╭─ SUPPLIED MATERIAL

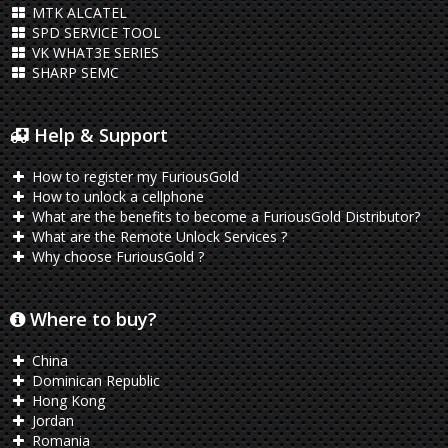
MTK ALCATEL
SPD SERVICE TOOL
VK WHAT3E SERIES
SHARP SEMC
Help & Support
How to register my FuriousGold
How to unlock a cellphone
What are the benefits to become a FuriousGold Distributor?
What are the Remote Unlock Services ?
Why choose FuriousGold ?
Where to buy?
China
Dominican Republic
Hong Kong
Jordan
Romania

╰─

▶ BRIEF:
Pictures are to be left out; repeat all the remaining data exactly.

▶ EXERCISE RESPONSE:
MTK ALCATEL
SPD SERVICE TOOL
VK WHAT3E SERIES
SHARP SEMC
Help & Support
How to register my FuriousGold
How to unlock a cellphone
What are the benefits to become a FuriousGold Distributor?
What are the Remote Unlock Services ?
Why choose FuriousGold ?
Where to buy?
China
Dominican Republic
Hong Kong
Jordan
Romania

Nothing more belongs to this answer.